O homem destruidor já fora reconhecido por Alexandre Herculano quando escreveu (Monumentos Pátrios, 1838-9): “...nós destruímos por ideias falsas, ou exageradas; destruímos activamente, porque a destruição é uma vertigem desta época. Feliz quem isto escreve, se pudesse curar alguém da febre demolidora; salvar uma pedra, só que fosse, das mãos dos modernos hunos.”


Ontem, como hoje, o vandalismo destruidor desfeia o território e transforma a cidade num espaço de incivilidade, assim subvertendo a vocação primacial da urbe que é a de proteger o homem, e a vocação da paisagem que é ser feita e assumida como paisagem cultural.


Mas o homem modernizador pode ser o mais temível de todos os personagens. Escudado pela bandeira do progresso, transforma a modernização numa verdadeira ditadura: a mudança tornou-se uma máquina que ninguém controla. Por vezes, esse homem não tem que prestar contas por ter a virtude de se legitimar através de processos e procedimentos democráticos. Arrastados numa vertiginosa fuga para a frente, os homens modernizadores podem ser agentes de um processo de inovação que pode não ser sinónimo de desenvolvimento. O arquiteto Manuel Correia Fernandes, que foi vereador no município do Porto, recentemente (2020) alertou para a “necessidade de regressar ao estirador e ao lápis. Como o é o regresso ao homem e à casa. E aos vizinhos e à rua.”
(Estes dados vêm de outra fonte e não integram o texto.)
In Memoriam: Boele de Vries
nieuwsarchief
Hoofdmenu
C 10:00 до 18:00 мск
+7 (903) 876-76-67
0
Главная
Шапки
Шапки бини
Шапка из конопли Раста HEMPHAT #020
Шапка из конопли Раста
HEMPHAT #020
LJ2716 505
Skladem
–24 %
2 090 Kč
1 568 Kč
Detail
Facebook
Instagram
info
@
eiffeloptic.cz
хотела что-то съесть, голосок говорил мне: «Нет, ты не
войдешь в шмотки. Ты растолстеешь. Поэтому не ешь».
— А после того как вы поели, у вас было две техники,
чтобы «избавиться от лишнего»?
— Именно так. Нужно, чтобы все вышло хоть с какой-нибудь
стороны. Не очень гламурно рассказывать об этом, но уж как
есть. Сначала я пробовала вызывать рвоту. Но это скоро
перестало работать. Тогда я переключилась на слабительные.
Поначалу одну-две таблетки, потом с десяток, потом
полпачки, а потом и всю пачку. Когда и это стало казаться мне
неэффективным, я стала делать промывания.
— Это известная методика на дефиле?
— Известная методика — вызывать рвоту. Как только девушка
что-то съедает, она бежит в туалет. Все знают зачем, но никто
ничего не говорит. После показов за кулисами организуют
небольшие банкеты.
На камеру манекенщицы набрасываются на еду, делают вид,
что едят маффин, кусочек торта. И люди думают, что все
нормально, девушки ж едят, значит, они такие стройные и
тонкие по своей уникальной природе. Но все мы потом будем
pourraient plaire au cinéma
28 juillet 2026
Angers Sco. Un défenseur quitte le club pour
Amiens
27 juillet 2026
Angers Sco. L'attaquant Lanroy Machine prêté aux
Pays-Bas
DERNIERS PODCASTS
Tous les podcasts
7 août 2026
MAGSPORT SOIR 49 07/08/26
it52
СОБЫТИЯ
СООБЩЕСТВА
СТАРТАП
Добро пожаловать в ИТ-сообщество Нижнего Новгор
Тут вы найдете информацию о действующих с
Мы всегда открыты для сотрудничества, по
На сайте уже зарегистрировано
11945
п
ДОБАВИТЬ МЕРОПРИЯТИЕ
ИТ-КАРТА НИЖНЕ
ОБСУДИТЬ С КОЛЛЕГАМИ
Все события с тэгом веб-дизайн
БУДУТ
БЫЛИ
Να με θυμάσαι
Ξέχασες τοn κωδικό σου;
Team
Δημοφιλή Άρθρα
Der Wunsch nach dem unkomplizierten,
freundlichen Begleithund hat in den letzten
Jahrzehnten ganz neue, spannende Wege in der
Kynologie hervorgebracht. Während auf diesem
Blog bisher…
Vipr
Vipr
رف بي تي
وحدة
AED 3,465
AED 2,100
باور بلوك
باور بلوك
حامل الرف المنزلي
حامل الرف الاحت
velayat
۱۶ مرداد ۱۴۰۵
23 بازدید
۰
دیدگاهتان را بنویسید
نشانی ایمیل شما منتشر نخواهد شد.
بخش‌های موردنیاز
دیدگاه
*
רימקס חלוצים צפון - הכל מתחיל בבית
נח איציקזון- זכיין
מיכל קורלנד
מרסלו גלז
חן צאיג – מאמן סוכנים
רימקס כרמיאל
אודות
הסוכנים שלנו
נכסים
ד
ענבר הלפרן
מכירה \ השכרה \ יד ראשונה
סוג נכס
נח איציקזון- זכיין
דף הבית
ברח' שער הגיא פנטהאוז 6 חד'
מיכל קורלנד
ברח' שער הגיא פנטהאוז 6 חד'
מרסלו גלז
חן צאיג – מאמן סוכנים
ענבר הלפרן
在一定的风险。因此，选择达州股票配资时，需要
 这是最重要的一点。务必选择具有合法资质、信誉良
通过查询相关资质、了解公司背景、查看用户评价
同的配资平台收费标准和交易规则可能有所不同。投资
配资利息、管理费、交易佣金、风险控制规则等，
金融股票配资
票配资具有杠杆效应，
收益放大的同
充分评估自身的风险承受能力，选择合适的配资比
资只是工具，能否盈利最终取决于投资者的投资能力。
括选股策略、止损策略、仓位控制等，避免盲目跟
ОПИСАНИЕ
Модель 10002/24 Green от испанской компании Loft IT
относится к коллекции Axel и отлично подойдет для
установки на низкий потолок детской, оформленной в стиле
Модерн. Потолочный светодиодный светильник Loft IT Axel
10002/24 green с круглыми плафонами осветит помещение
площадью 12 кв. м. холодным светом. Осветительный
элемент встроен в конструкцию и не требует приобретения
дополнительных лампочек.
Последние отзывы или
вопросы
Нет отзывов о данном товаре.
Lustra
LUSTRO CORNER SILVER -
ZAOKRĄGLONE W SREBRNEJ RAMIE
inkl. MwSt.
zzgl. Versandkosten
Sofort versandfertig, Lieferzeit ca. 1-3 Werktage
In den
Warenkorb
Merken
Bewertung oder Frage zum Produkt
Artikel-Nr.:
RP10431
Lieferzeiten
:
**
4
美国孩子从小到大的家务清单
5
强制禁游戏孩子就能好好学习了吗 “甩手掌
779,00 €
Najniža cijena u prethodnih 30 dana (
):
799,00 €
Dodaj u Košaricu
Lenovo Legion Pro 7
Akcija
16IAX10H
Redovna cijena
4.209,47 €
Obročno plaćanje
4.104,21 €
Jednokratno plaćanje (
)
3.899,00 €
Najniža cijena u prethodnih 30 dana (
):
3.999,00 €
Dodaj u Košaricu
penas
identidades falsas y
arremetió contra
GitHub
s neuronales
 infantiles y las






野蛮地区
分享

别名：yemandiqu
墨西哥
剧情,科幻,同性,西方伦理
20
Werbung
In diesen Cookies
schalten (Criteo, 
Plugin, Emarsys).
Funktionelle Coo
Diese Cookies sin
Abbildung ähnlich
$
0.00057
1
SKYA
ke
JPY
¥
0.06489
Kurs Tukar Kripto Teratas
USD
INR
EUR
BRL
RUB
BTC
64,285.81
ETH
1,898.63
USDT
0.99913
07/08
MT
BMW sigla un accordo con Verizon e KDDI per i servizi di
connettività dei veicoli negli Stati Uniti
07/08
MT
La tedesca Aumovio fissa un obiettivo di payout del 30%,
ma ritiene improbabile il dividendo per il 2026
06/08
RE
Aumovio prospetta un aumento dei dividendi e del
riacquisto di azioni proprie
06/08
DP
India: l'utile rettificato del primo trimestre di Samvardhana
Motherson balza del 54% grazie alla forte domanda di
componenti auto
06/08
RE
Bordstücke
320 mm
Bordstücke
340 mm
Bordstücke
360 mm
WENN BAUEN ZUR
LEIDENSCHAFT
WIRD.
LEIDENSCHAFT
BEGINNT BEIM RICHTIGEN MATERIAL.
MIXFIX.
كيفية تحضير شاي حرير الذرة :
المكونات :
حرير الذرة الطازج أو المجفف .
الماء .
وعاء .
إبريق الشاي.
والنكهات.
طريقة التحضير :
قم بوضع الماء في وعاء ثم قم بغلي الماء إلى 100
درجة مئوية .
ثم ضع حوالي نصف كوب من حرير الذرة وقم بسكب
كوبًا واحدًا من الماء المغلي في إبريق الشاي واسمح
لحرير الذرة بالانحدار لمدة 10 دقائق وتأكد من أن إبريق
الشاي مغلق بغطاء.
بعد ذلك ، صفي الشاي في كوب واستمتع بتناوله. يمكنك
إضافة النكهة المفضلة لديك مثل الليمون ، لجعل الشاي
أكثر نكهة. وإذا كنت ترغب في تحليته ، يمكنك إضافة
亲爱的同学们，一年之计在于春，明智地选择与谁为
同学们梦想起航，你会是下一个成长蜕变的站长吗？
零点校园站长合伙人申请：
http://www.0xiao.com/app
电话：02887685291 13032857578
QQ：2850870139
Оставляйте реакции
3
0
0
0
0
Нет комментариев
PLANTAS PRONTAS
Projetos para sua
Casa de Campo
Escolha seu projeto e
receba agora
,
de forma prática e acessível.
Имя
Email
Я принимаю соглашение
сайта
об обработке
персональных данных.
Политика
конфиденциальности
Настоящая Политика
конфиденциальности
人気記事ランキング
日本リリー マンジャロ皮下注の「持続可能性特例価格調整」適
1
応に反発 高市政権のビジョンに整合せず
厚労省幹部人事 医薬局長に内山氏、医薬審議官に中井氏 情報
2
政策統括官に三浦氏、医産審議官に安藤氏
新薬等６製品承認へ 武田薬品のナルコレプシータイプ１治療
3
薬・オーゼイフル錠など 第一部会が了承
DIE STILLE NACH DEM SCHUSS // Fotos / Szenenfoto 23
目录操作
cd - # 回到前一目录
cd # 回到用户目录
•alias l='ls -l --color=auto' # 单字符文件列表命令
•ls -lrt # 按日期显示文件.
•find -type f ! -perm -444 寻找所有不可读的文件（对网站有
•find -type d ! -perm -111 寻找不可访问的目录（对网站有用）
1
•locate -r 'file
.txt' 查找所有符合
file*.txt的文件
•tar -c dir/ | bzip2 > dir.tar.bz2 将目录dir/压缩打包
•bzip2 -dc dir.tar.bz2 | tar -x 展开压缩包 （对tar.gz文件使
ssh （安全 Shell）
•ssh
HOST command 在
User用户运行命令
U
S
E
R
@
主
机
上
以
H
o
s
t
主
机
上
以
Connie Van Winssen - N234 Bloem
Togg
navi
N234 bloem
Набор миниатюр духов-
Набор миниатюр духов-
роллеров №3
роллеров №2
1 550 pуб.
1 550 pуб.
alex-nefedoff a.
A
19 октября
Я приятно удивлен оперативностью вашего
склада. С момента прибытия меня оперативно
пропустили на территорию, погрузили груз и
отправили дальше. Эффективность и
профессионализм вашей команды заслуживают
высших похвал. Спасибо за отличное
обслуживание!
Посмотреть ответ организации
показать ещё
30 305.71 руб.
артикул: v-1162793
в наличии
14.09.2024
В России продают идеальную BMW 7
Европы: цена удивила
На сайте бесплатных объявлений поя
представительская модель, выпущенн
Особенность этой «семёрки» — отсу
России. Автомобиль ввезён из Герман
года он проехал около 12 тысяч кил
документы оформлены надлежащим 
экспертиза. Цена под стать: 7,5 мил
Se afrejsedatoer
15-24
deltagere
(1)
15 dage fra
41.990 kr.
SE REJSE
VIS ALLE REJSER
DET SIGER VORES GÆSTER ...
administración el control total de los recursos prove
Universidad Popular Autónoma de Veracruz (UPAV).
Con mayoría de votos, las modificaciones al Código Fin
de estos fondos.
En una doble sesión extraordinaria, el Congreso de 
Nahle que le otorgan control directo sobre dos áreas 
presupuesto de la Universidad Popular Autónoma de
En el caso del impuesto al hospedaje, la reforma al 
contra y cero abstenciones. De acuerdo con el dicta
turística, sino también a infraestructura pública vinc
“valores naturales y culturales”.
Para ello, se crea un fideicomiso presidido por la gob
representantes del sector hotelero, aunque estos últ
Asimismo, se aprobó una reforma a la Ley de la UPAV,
Ao contrário da casa de Luís Covelo, construída na Serra da Nave, onde que se esqueceu do futuro, agora o desafio de empreender, de inovar e fazer obra, tem de ser verdadeiramente sustentável. Sustentabilidade que exige investigação prévia sobre os sítios e as paisagens para que não nos confrontemos, como cidadãos, com um mero somatório de obras em detrimento de planos plurianuais refletidos e discutidos.


Deseja-se que haja muitos como o Zé Aveleira para empreender, inovar, fazer obra… sustentável no Património Cultural.

 

O autor utiliza o Acordo Ortográfico.